Each entry below must be given again word for word, with no pictures.

(Entries taken from a collection)
= = = = = = =

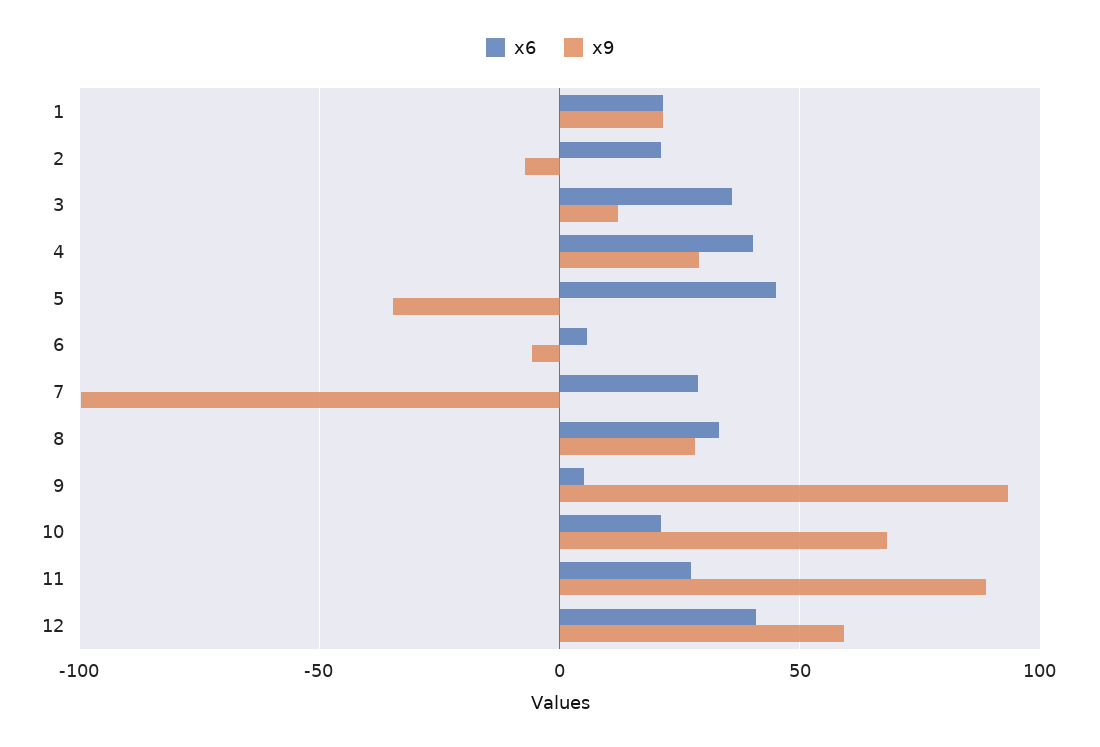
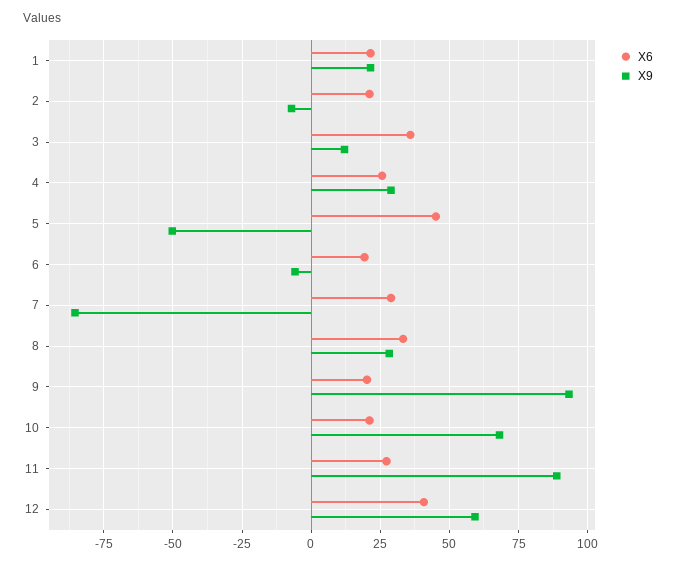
  {
    "x6": {
      "1": 22.5,
      "2": 20,
      "3": 35,
-     "4": 40,
+     "4": 25,
      "5": 45,
-     "6": 5,
+     "6": 20,
      "7": 30,
      "8": 32.5,
-     "9": 5,
+     "9": 20,
      "10": 20,
      "11": 27.5,
      "12": 40
    },
    "x9": {
      "1": 22.5,
      "2": -7.5,
      "3": 12.5,
      "4": 30,
-     "5": -35,
+     "5": -50,
      "6": -5,
-     "7": -100,
+     "7": -85,
      "8": 27.5,
      "9": 92.5,
      "10": 67.5,
      "11": 90,
      "12": 60
    }
  }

= = = = = = =

_YOUR RESPONSE_
  {
    "x6": {
      "1": 22.5,
      "2": 20,
      "3": 35,
-     "4": 40,
+     "4": 25,
      "5": 45,
-     "6": 5,
+     "6": 20,
      "7": 30,
      "8": 32.5,
-     "9": 5,
+     "9": 20,
      "10": 20,
      "11": 27.5,
      "12": 40
    },
    "x9": {
      "1": 22.5,
      "2": -7.5,
      "3": 12.5,
      "4": 30,
-     "5": -35,
+     "5": -50,
      "6": -5,
-     "7": -100,
+     "7": -85,
      "8": 27.5,
      "9": 92.5,
      "10": 67.5,
      "11": 90,
      "12": 60
    }
  }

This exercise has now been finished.